▸ **Tasks for this exercise**
1 - Copy word for word the part of the parthenogenesis excerpt starting at "Sadly, Charlotte is" and ending at "each reproductive cell.".
2 - In the parthenogenesis excerpt, what usually happens to the other three haploid cells after one of the four becomes the egg in females?

▸ **Excerpt provided**
________

Their round stingray named Charlotte was pregnant! But there was one thing missing  from this family portrait. There were no male stingrays in the tank, which are typically required  for stingray reproduction.

Sadly, Charlotte is not on track  to start a new underwater religion. Instead, science has another  explanation: parthenogenesis. Parthenogenesis is a form of  reproduction where a female is able to make her own fertilized embryo all  on her own, no genetic father needed.

So we thought this was the perfect time  to talk about the single moms of nature, and a surprising form of reproduction that keeps popping up where we don’t expect it. [♪ INTRO] First, let’s talk about sex. Or more accurately, the lack of it. Animals that reproduce sexually  make new reproductive cells through a process called meiosis, which  is a way of getting organisms that have two sets of chromosomes to end up with  one set in each reproductive cell.

A sperm brings one set, an  egg brings another, and boom! You have two sets of chromosomes  and you’re off to the races. In technical terms, a haploid  egg and a haploid sperm come together to make a diploid embryo.

But making those haploid cells  is a complicated process. Cells don’t just split in two and give one  set of chromosomes to each daughter cell. Oh no, they had to get funky with it.

First, the parent cell duplicates its chromosomes so it has four sets of chromosomes. Then it splits, and then it splits again, so you end up with four  haploid reproductive cells. For males, that just creates four  sperm cells per round of meiosis.

But for females, it’s even more complicated. One of the four haploid cells becomes the egg, and the other three smaller,  sad little sisters die off. Well, usually, anyway.

Sperm meets egg in whatever way is  usual for your given species, and bang! You’ve got a diploid bun in the oven. But now let’s talk about what happens  when animals take a different approach.

Parthenogenesis is the term  for all the different ways that an individual can reproduce without any  other parent’s DNA entering the mix. And there are a few ways that it can work. For instance, in a lot of cases,  the egg actually fuses with one of those sad sisters I mentioned,  which is how they make a diploid embryo.

In some other species, the chromosomes  get doubled twice before the splitting stages of meiosis, so they make the typical  four cells, but they’re all diploids. And neither of these processes  is the same as cloning. Cloning is when the reproductive  cells double up on chromosomes but then only divide once,  resulting in two egg cells with full sets of chromosomes  that are identical to mom’s.

________

▸ **Data shown**

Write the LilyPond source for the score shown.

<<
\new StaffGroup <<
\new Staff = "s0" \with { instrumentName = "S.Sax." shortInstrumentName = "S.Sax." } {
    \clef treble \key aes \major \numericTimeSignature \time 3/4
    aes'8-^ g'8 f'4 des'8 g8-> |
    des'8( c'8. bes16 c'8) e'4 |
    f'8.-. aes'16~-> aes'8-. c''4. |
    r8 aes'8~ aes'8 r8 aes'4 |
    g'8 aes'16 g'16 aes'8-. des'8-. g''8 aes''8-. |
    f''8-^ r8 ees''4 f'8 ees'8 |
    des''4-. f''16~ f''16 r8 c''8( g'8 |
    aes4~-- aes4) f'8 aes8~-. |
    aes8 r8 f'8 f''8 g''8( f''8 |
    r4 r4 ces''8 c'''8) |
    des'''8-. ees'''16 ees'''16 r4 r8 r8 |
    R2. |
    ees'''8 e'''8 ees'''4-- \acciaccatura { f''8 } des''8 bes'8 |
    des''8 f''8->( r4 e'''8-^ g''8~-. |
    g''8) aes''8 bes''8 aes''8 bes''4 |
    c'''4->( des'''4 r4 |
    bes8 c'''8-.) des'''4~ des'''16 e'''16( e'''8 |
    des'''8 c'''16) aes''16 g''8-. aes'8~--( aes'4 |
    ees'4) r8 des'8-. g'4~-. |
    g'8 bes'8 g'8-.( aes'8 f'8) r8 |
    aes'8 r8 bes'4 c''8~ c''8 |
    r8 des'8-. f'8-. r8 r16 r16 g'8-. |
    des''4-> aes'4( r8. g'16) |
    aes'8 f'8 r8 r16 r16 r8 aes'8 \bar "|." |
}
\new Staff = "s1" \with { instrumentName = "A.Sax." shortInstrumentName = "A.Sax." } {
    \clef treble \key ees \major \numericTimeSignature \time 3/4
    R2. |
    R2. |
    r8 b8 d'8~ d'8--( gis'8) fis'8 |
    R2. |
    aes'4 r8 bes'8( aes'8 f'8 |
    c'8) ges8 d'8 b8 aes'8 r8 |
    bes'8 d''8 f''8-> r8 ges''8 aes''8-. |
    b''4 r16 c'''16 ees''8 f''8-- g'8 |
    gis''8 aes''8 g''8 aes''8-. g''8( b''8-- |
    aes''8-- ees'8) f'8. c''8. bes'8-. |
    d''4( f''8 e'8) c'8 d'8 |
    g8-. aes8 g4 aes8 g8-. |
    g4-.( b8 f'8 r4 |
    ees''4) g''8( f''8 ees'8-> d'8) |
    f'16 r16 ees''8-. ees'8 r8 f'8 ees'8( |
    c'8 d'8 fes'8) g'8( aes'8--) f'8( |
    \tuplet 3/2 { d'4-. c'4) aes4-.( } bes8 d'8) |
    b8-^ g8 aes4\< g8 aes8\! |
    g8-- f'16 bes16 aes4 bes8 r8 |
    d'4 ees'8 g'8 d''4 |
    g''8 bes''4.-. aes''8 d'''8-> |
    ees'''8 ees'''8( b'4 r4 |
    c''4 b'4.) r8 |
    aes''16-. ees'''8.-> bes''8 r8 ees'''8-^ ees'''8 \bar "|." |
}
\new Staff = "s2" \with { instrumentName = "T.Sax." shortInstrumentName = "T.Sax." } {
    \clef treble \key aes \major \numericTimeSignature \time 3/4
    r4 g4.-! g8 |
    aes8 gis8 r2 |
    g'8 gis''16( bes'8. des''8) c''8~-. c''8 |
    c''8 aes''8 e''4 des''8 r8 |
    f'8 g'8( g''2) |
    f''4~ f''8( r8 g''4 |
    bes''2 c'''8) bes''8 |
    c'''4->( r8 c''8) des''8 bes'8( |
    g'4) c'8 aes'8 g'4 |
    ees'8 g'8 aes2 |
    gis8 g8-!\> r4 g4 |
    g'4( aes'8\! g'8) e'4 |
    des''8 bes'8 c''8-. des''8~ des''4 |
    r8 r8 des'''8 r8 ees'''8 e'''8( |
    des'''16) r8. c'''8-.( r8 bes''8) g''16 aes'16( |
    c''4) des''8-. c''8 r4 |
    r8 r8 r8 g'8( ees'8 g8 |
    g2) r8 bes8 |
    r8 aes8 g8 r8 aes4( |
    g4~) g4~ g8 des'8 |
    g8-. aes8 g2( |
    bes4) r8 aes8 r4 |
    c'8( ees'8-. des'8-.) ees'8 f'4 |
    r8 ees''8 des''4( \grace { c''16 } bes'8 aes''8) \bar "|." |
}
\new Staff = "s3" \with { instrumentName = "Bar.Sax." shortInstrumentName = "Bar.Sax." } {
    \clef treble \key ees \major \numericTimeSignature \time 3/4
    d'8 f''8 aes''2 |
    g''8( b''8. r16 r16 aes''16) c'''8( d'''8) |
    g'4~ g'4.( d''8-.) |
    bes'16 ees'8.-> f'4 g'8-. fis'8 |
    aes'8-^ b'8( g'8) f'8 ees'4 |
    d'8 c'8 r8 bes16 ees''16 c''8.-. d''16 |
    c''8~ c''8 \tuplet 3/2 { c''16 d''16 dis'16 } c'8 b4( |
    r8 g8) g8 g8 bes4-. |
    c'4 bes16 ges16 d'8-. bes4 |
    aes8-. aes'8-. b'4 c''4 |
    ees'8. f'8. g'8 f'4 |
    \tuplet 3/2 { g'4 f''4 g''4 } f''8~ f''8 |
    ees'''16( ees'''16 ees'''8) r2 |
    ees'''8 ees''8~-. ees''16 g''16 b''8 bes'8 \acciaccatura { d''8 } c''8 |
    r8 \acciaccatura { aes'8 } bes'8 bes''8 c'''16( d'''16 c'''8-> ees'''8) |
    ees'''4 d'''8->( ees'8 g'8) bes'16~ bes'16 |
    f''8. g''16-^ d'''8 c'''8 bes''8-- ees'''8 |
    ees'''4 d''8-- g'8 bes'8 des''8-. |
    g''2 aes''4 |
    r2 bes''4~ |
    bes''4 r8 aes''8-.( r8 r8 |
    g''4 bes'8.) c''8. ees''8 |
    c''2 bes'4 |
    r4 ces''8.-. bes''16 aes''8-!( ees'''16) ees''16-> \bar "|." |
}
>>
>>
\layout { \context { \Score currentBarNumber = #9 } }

________

▸ **Answers to each task**
1 -
Sadly, Charlotte is not on track  to start a new underwater religion. Instead, science has another  explanation: parthenogenesis. Parthenogenesis is a form of  reproduction where a female is able to make her own fertilized embryo all  on her own, no genetic father needed.

So we thought this was the perfect time  to talk about the single moms of nature, and a surprising form of reproduction that keeps popping up where we don’t expect it. [♪ INTRO] First, let’s talk about sex. Or more accurately, the lack of it. Animals that reproduce sexually  make new reproductive cells through a process called meiosis, which  is a way of getting organisms that have two sets of chromosomes to end up with  one set in each reproductive cell.

2 - They usually die off.